## [SOURCE DATA]

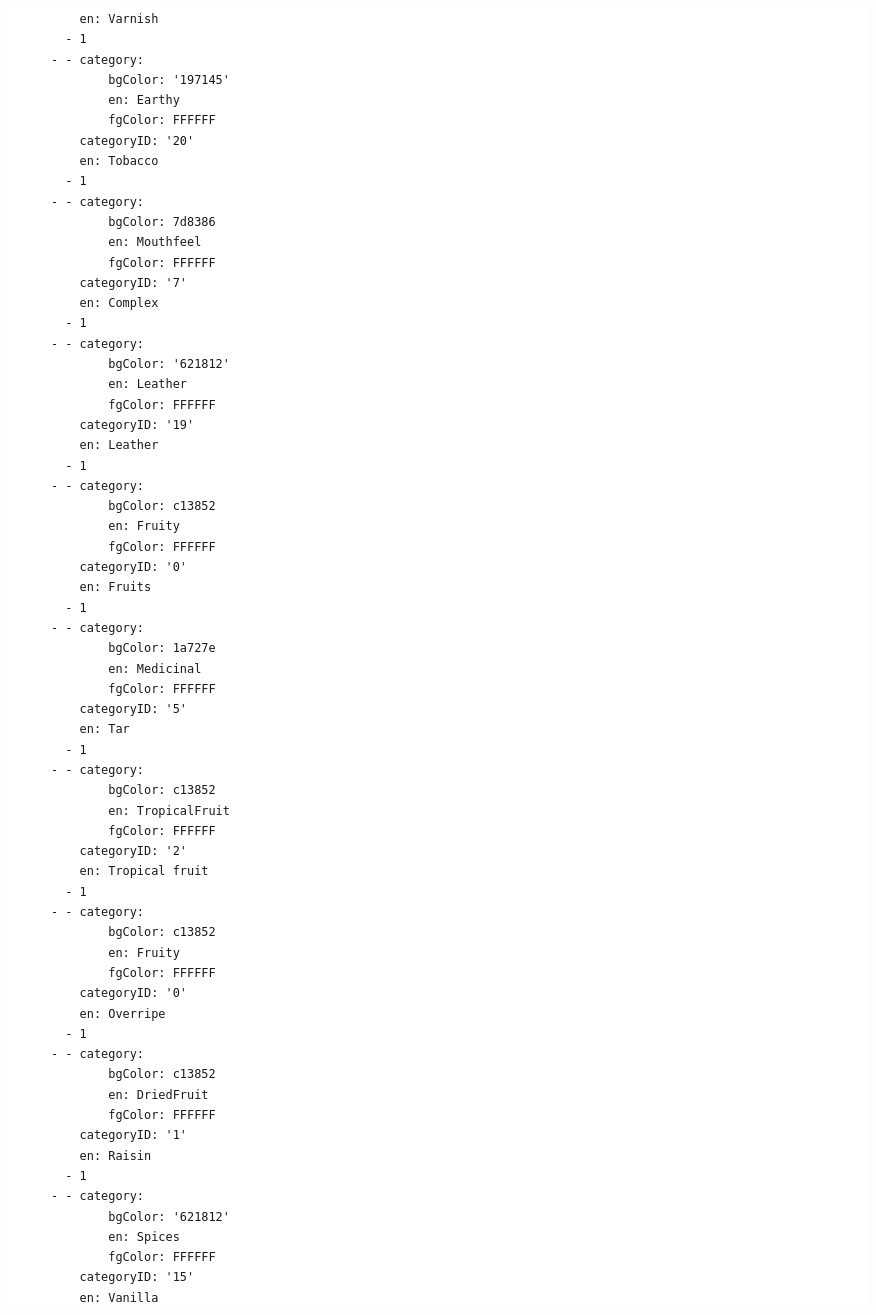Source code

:               en: Varnish
            - 1
          - - category:
                  bgColor: '197145'
                  en: Earthy
                  fgColor: FFFFFF
              categoryID: '20'
              en: Tobacco
            - 1
          - - category:
                  bgColor: 7d8386
                  en: Mouthfeel
                  fgColor: FFFFFF
              categoryID: '7'
              en: Complex
            - 1
          - - category:
                  bgColor: '621812'
                  en: Leather
                  fgColor: FFFFFF
              categoryID: '19'
              en: Leather
            - 1
          - - category:
                  bgColor: c13852
                  en: Fruity
                  fgColor: FFFFFF
              categoryID: '0'
              en: Fruits
            - 1
          - - category:
                  bgColor: 1a727e
                  en: Medicinal
                  fgColor: FFFFFF
              categoryID: '5'
              en: Tar
            - 1
          - - category:
                  bgColor: c13852
                  en: TropicalFruit
                  fgColor: FFFFFF
              categoryID: '2'
              en: Tropical fruit
            - 1
          - - category:
                  bgColor: c13852
                  en: Fruity
                  fgColor: FFFFFF
              categoryID: '0'
              en: Overripe
            - 1
          - - category:
                  bgColor: c13852
                  en: DriedFruit
                  fgColor: FFFFFF
              categoryID: '1'
              en: Raisin
            - 1
          - - category:
                  bgColor: '621812'
                  en: Spices
                  fgColor: FFFFFF
              categoryID: '15'
              en: Vanilla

## [INSTRUCTIONS FOR THE TASK]
This calls for each record above to be set down exactly, with the images skipped.

## [TASK RESPONSE]
Source code

:               en: Varnish
            - 1
          - - category:
                  bgColor: '197145'
                  en: Earthy
                  fgColor: FFFFFF
              categoryID: '20'
              en: Tobacco
            - 1
          - - category:
                  bgColor: 7d8386
                  en: Mouthfeel
                  fgColor: FFFFFF
              categoryID: '7'
              en: Complex
            - 1
          - - category:
                  bgColor: '621812'
                  en: Leather
                  fgColor: FFFFFF
              categoryID: '19'
              en: Leather
            - 1
          - - category:
                  bgColor: c13852
                  en: Fruity
                  fgColor: FFFFFF
              categoryID: '0'
              en: Fruits
            - 1
          - - category:
                  bgColor: 1a727e
                  en: Medicinal
                  fgColor: FFFFFF
              categoryID: '5'
              en: Tar
            - 1
          - - category:
                  bgColor: c13852
                  en: TropicalFruit
                  fgColor: FFFFFF
              categoryID: '2'
              en: Tropical fruit
            - 1
          - - category:
                  bgColor: c13852
                  en: Fruity
                  fgColor: FFFFFF
              categoryID: '0'
              en: Overripe
            - 1
          - - category:
                  bgColor: c13852
                  en: DriedFruit
                  fgColor: FFFFFF
              categoryID: '1'
              en: Raisin
            - 1
          - - category:
                  bgColor: '621812'
                  en: Spices
                  fgColor: FFFFFF
              categoryID: '15'
              en: Vanilla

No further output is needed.